Köprüler ve Kanallar Şehri Venedik

NEHİR AYDIN GÖKDUMAN

Kanallar ve köprüler şehri Venedik’teyiz. İtalya denince belki de Roma’dan sonra ilk akla gelen ve coğrafi konumuyla dünya üzerinde özgünlüğünü ispat etmiş ender şehirlerden biri. Bu Venedik’e ikinci gelişim. Daha öncesinde Uluslararası Bologna Çocuk Kitapları Fuarı’na geldiğimde bir günlüğüne uğradığım Venedik, işte yarım kalmış keşfetme isteğime amade. Şehrin girişinde park eden otobüsümüzden inip, vapurla devam ediyoruz. Şehir masmavi bir gök ve denizin muazzam uyumuyla uzayıp gidiyor önümüzde. İlk gelişimde hızlı tren kullanıp garda indiğim ve direk Büyük Kanal’ın önüne çıktığım için bu güzelliği kaçırmış olduğumu düşünüyorum.

Kısa Bir Tarihçe

Gidilen her şehrin bugünü olduğu kadar dünü de merak uyandırıyor insanda.  Tarihi kaynaklar birbirine kanallarla bağlı 118 adacıktan oluşan Venedik’in adını, MÖ 10. Yüzyıl’da burada yaşayan Veneti insanlarından aldığını söylüyor. Fakat Venedik’in tarih sayfasındaki asıl yeri, 7. ile 18. Yüzyıllar arasında kent/devlet olarak hüküm süren Venedik Cumhuriyeti’ne başkentlik yaptığı dönemlerde şekillenmiş. Başlarda Bizans İmparatorluğuna bağlı bir şehirken; 7. Yüzyıl’dan itibaren bağımsızlığını ilan etmiş, Venedik Cumhuriyeti’nde sanat ve ticaret alanında aktif rol oynamış bir şehir burası. Rönesans Dönemi’nde birçok sanatsal harekete ev sahipliği yapması; senfonik müzik ve operanın gelişiminde önemli rol oynaması, aynı zamanda klasik müzik bestecisi Antonio Vivaldi'nin doğduğu yer olması hasebiyle, sanat ve müzik alanında adından çokça söz ettirmiş. Ünlü Venedikli Tüccar Marco Polo’nun ismiyle de özdeşleşerek, deniz seferleri ve ticaretiyle Ortaçağ’da Akdeniz ülkeleri arasında zengin bir konuma gelmiş. Haçlı seferleri sırasında Osmanlı’ya yapılan akınlarda da başı çekmiş.

### Görev Hedefi
Venedik metninde "Köprüler ve Kanallar" ile başlayıp "kaçırmış olduğumu düşünüyorum." ile biten bölümü harfi harfine yeniden yazın.

Veri kayıtları
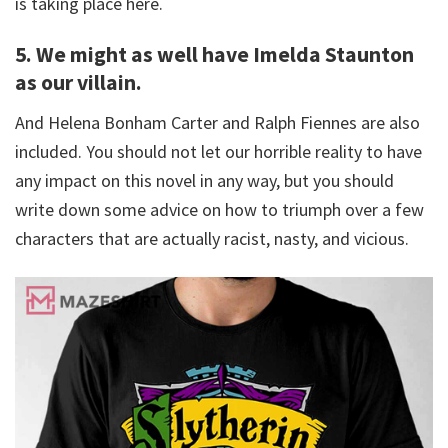
is taking place here.
5. We might as well have Imelda Staunton
as our villain.
And Helena Bonham Carter and Ralph Fiennes are also
included. You should not let our horrible reality to have
any impact on this novel in any way, but you should
write down some advice on how to triumph over a few
characters that are actually racist, nasty, and vicious.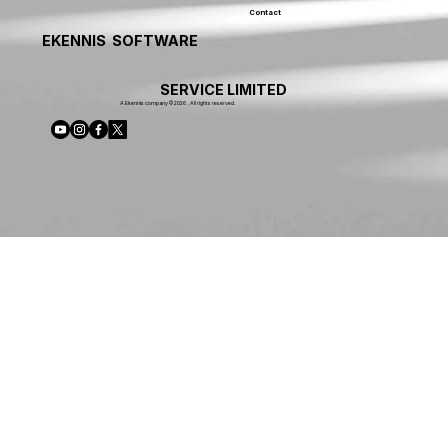
Contact
EKENNIS SOFTWARE
SERVICE LIMITED
A Ekennis company © 2026 . All rights reserved.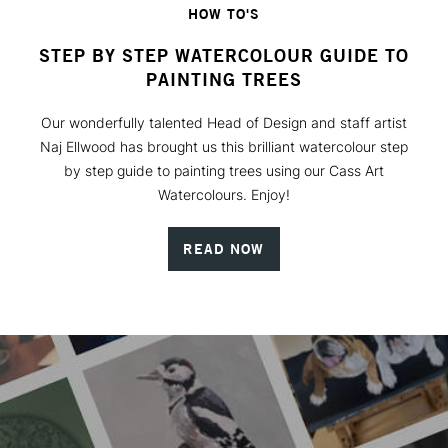
HOW TO'S
STEP BY STEP WATERCOLOUR GUIDE TO
PAINTING TREES
Our wonderfully talented Head of Design and staff artist
Naj Ellwood has brought us this brilliant watercolour step
by step guide to painting trees using our Cass Art
Watercolours. Enjoy!
READ NOW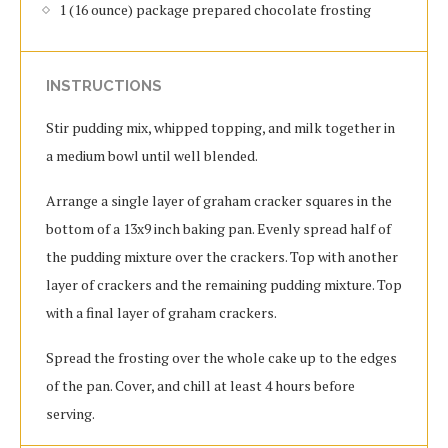
1 (16 ounce) package prepared chocolate frosting
INSTRUCTIONS
Stir pudding mix, whipped topping, and milk together in
a medium bowl until well blended.
Arrange a single layer of graham cracker squares in the
bottom of a 13x9 inch baking pan. Evenly spread half of
the pudding mixture over the crackers. Top with another
layer of crackers and the remaining pudding mixture. Top
with a final layer of graham crackers.
Spread the frosting over the whole cake up to the edges
of the pan. Cover, and chill at least 4 hours before
serving.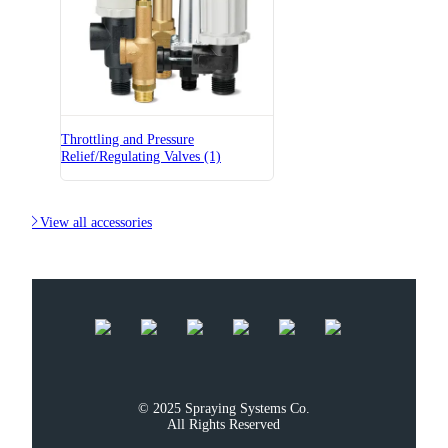
Throttling and Pressure
Relief/Regulating Valves (1)

View all accessories
© 2025 Spraying Systems Co.

All Rights Reserved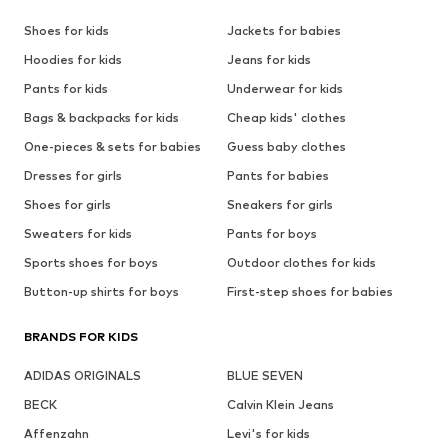
Shoes for kids
Jackets for babies
Hoodies for kids
Jeans for kids
Pants for kids
Underwear for kids
Bags & backpacks for kids
Cheap kids' clothes
One-pieces & sets for babies
Guess baby clothes
Dresses for girls
Pants for babies
Shoes for girls
Sneakers for girls
Sweaters for kids
Pants for boys
Sports shoes for boys
Outdoor clothes for kids
Button-up shirts for boys
First-step shoes for babies
BRANDS FOR KIDS
ADIDAS ORIGINALS
BLUE SEVEN
BECK
Calvin Klein Jeans
Affenzahn
Levi's for kids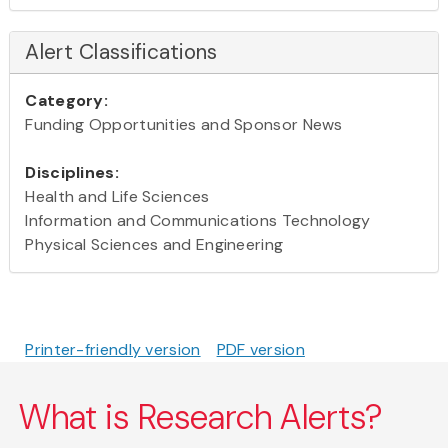
Alert Classifications
Category:
Funding Opportunities and Sponsor News
Disciplines:
Health and Life Sciences
Information and Communications Technology
Physical Sciences and Engineering
Printer-friendly version
PDF version
What is Research Alerts?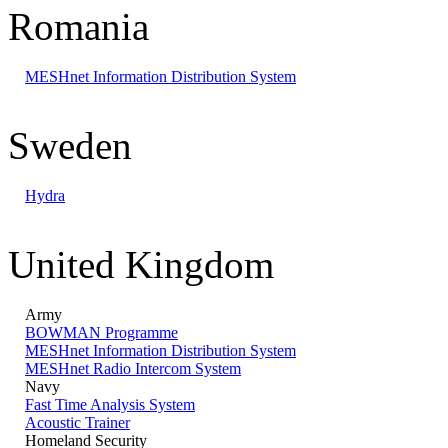
Romania
MESHnet Information Distribution System
Sweden
Hydra
United Kingdom
Army
BOWMAN Programme
MESHnet Information Distribution System
MESHnet Radio Intercom System
Navy
Fast Time Analysis System
Acoustic Trainer
Homeland Security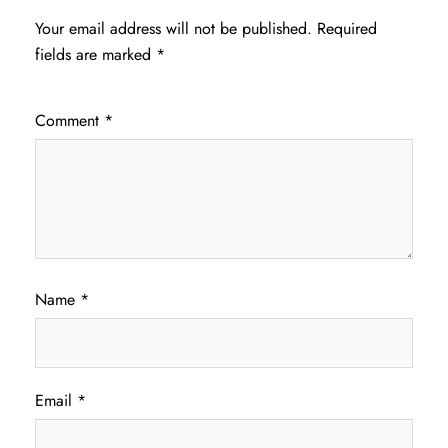
Your email address will not be published.
Required
fields are marked
*
Comment
*
Name
*
Email
*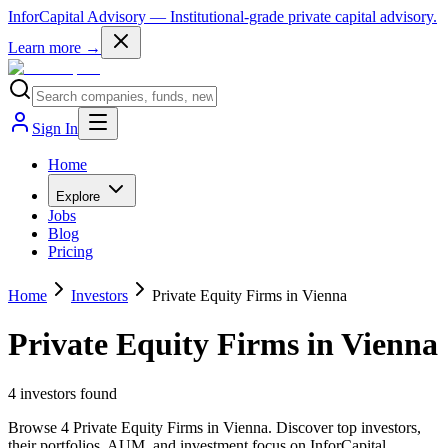
InforCapital Advisory
— Institutional-grade private capital advisory.
Learn more →
Sign In
Home
Explore
Jobs
Blog
Pricing
Home
Investors
Private Equity Firms in Vienna
Private Equity Firms in Vienna
4
investor
s
found
Browse 4 Private Equity Firms in Vienna. Discover top investors,
their portfolios, AUM, and investment focus on InforCapital.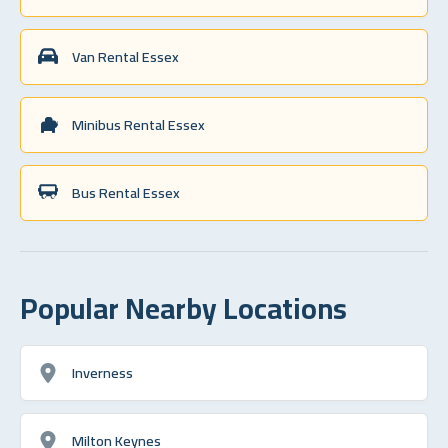
Van Rental Essex
Minibus Rental Essex
Bus Rental Essex
Popular Nearby Locations
Inverness
Milton Keynes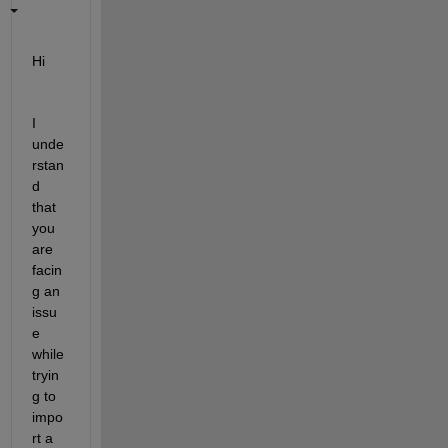
Hi
I 
unde
rstan
d 
that 
you 
are 
facin
g an 
issu
e 
while 
tryin
g to 
impo
rt a 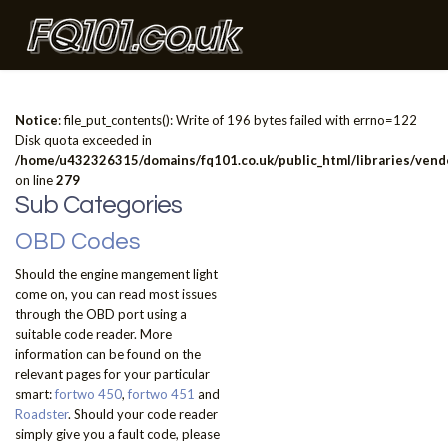
Notice
: file_put_contents(): Write of 196 bytes failed with errno=122
Disk quota exceeded in
/home/u432326315/domains/fq101.co.uk/public_html/libraries/vendo
on line
279
Sub Categories
OBD Codes
Should the engine mangement light
come on, you can read most issues
through the OBD port using a
suitable code reader. More
information can be found on the
relevant pages for your particular
smart:
fortwo 450
,
fortwo 451
and
Roadster
. Should your code reader
simply give you a fault code, please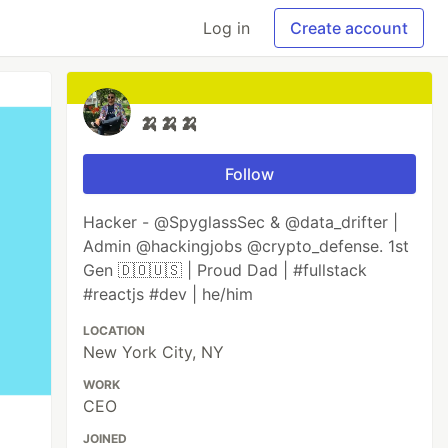
Log in
Create account
🍌🍌🍌
Follow
Hacker - @SpyglassSec & @data_drifter |
Admin @hackingjobs @crypto_defense. 1st
Gen 🇩🇴🇺🇸 | Proud Dad | #fullstack
#reactjs #dev | he/him
LOCATION
New York City, NY
WORK
CEO
JOINED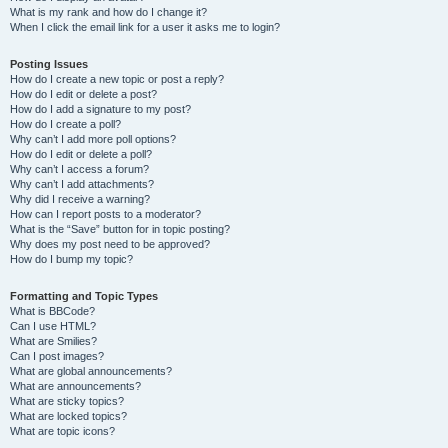
What is my rank and how do I change it?
When I click the email link for a user it asks me to login?
Posting Issues
How do I create a new topic or post a reply?
How do I edit or delete a post?
How do I add a signature to my post?
How do I create a poll?
Why can’t I add more poll options?
How do I edit or delete a poll?
Why can’t I access a forum?
Why can’t I add attachments?
Why did I receive a warning?
How can I report posts to a moderator?
What is the “Save” button for in topic posting?
Why does my post need to be approved?
How do I bump my topic?
Formatting and Topic Types
What is BBCode?
Can I use HTML?
What are Smilies?
Can I post images?
What are global announcements?
What are announcements?
What are sticky topics?
What are locked topics?
What are topic icons?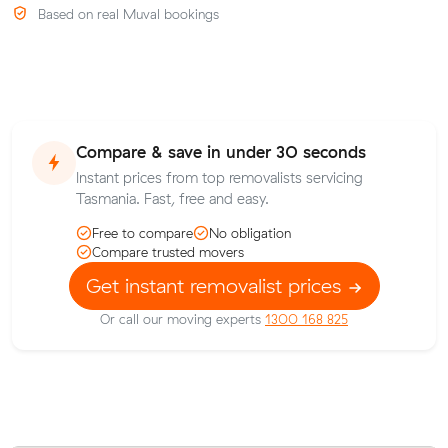
Based on real Muval bookings
Compare & save in under 30 seconds
Instant prices from top removalists servicing
Tasmania. Fast, free and easy.
Free to compare
No obligation
Compare trusted movers
Get instant removalist prices
Or call our moving experts
1300 168 825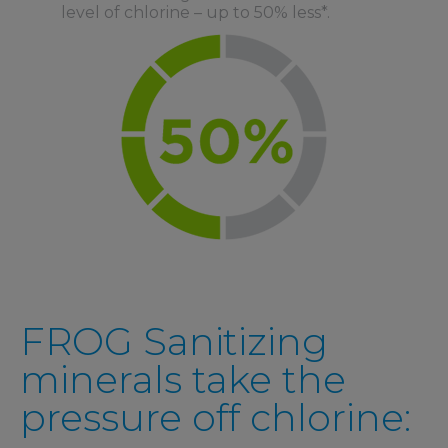
level of chlorine – up to 50% less*.
FROG Sanitizing
minerals take the
pressure off chlorine: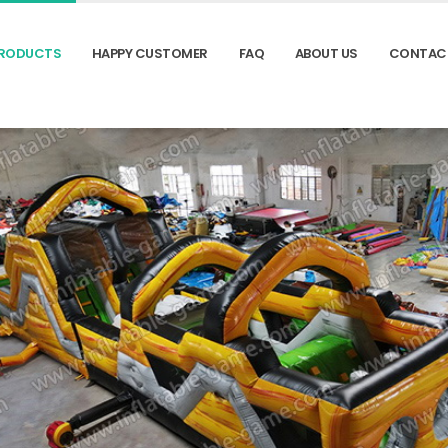
RODUCTS
HAPPY CUSTOMER
FAQ
ABOUT US
CONTAC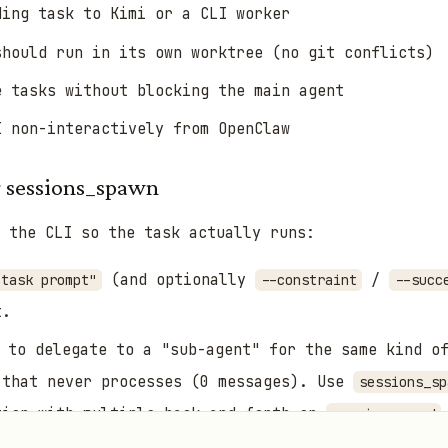
ing task to Kimi or a CLI worker
should run in its own worktree (no git conflicts)
e tasks without blocking the main agent
I non-interactively from OpenClaw
r sessions_spawn
 the CLI so the task actually runs:
(and optionally
/
 task prompt"
--constraint
--succ
t.
to delegate to a "sub-agent" for the same kind of
 that never processes (0 messages). Use
sessions_sp
tion with multiple back-and-forth or
sessions_send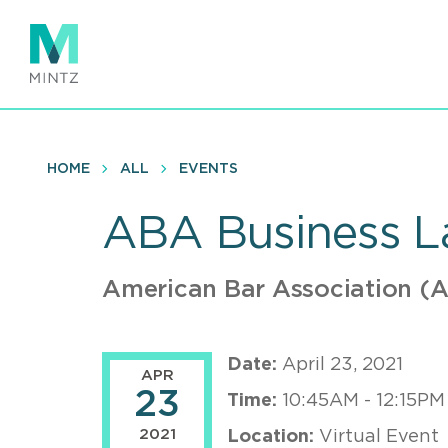
Skip
to
main
content
HOME
ALL
EVENTS
ABA Business La
American Bar Association (
Date:
April 23, 2021
APR
23
Time:
10:45AM - 12:15PM
2021
Location:
Virtual Event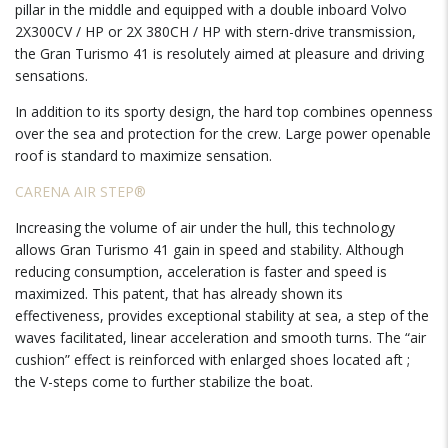
pillar in the middle and equipped with a double inboard Volvo
2X300CV / HP or 2X 380CH / HP with stern-drive transmission,
the Gran Turismo 41 is resolutely aimed at pleasure and driving
sensations.
In addition to its sporty design, the hard top combines openness
over the sea and protection for the crew. Large power openable
roof is standard to maximize sensation.
CARENA AIR STEP®
Increasing the volume of air under the hull, this technology
allows Gran Turismo 41 gain in speed and stability. Although
reducing consumption, acceleration is faster and speed is
maximized. This patent, that has already shown its
effectiveness, provides exceptional stability at sea, a step of the
waves facilitated, linear acceleration and smooth turns. The “air
cushion” effect is reinforced with enlarged shoes located aft ;
the V-steps come to further stabilize the boat.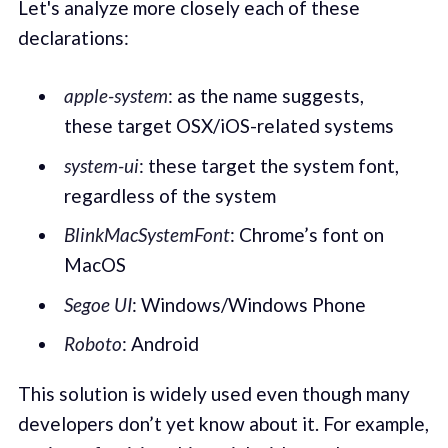
Let's analyze more closely each of these
declarations:
apple-system
: as the name suggests,
these target OSX/iOS-related systems
system-ui
: these target the system font,
regardless of the system
BlinkMacSystemFont
: Chrome’s font on
MacOS
Segoe UI
: Windows/Windows Phone
Roboto
: Android
This solution is widely used even though many
developers don’t yet know about it. For example,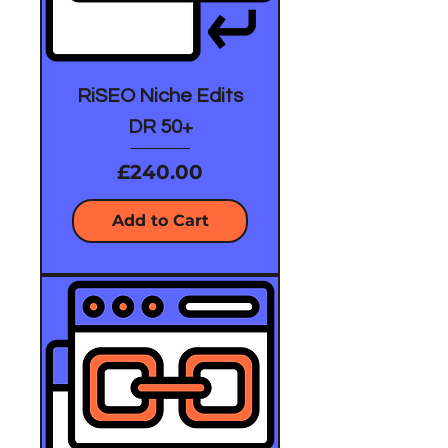
RiSEO Niche Edits
DR 50+
Price
£240.00
Add to Cart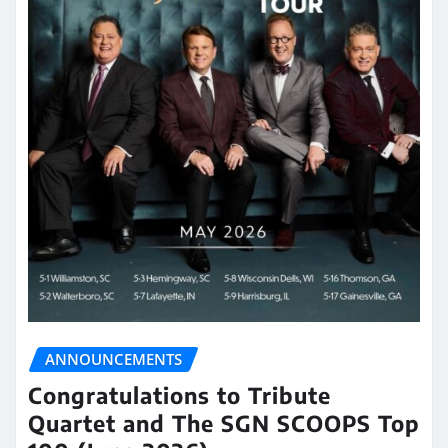
ANNOUNCEMENTS
Congratulations to Tribute
Quartet and The SGN SCOOPS Top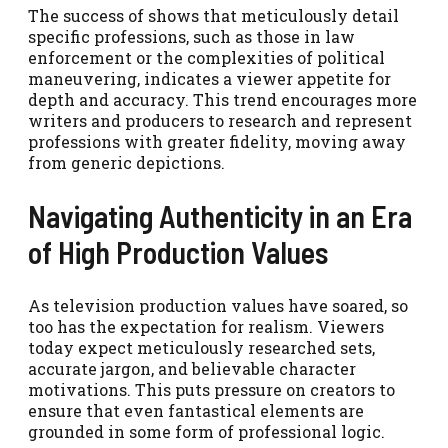
The success of shows that meticulously detail
specific professions, such as those in law
enforcement or the complexities of political
maneuvering, indicates a viewer appetite for
depth and accuracy. This trend encourages more
writers and producers to research and represent
professions with greater fidelity, moving away
from generic depictions.
Navigating Authenticity in an Era
of High Production Values
As television production values have soared, so
too has the expectation for realism. Viewers
today expect meticulously researched sets,
accurate jargon, and believable character
motivations. This puts pressure on creators to
ensure that even fantastical elements are
grounded in some form of professional logic.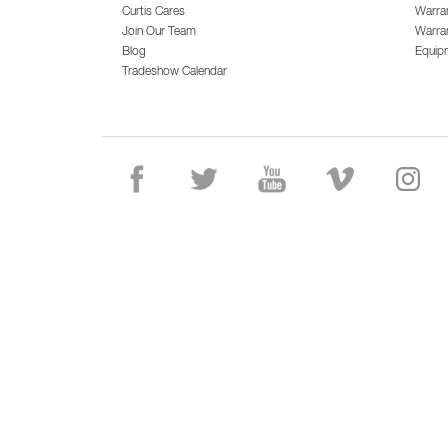
Curtis Cares
Warra
Join Our Team
Warran
Blog
Equip
Tradeshow Calendar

### Görevin Çözümü
Köprüler ve Kanallar Şehri Venedik

NEHİR AYDIN GÖKDUMAN

Kanallar ve köprüler şehri Venedik’teyiz. İtalya denince belki de Roma’dan sonra ilk akla gelen ve coğrafi konumuyla dünya üzerinde özgünlüğünü ispat etmiş ender şehirlerden biri. Bu Venedik’e ikinci gelişim. Daha öncesinde Uluslararası Bologna Çocuk Kitapları Fuarı’na geldiğimde bir günlüğüne uğradığım Venedik, işte yarım kalmış keşfetme isteğime amade. Şehrin girişinde park eden otobüsümüzden inip, vapurla devam ediyoruz. Şehir masmavi bir gök ve denizin muazzam uyumuyla uzayıp gidiyor önümüzde. İlk gelişimde hızlı tren kullanıp garda indiğim ve direk Büyük Kanal’ın önüne çıktığım için bu güzelliği kaçırmış olduğumu düşünüyorum.